Existem dois estilos tradicionais de corte de cabelo entre os korubo: num, deixa-se o cabelo somente do alto da cabeça até a testa, formando uma meia cuia. No outro, deixa-se somente uma faixa de cabelo de uma orelha a outra, no formato de uma tiara. Para cortar o cabelo, os korubo utilizam uma espécie local de capim.
Para a caça e a guerra, os korubo utilizam não apenas a borduna (que lhes legou a alcunha de "caceteiros") mas também zarabatanas, arco e flecha, e lanças. As pontas dos dardos das zarabatanas são tornadas venenosas através da raspagem de dois tipos de cipó.

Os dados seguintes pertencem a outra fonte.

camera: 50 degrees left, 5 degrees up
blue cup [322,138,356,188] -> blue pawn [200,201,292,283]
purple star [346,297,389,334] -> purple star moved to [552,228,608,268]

Os korubo usam dois tipos de borduna: ixvante e mete. Esta última também échamada kweynamete por derivar da pupunheira (kweynat), e é o tipo de borduna mais utilizada pelos Korubo atualmente. Antigamente, o comprimento das bordunas variava: as menores eram utilizadas dentro da maloca contra ataques inimigos, e as maiores, na floresta. Atualmente, por não serem mais atacados como outrora, os Korubo deixaram de fabricar as pequenas bordunas.[23]
Com exceção das armas de guerra, caça e pesca, grande parte da cultura material Korubo é produzida pelas mulheres. Há que se considerar que mesmo as armas possuem acessórios feitos pelas mulheres, como a corda do arco, a alça da aljava e as bolsas para armazenamento do algodão, componente da zarabatana.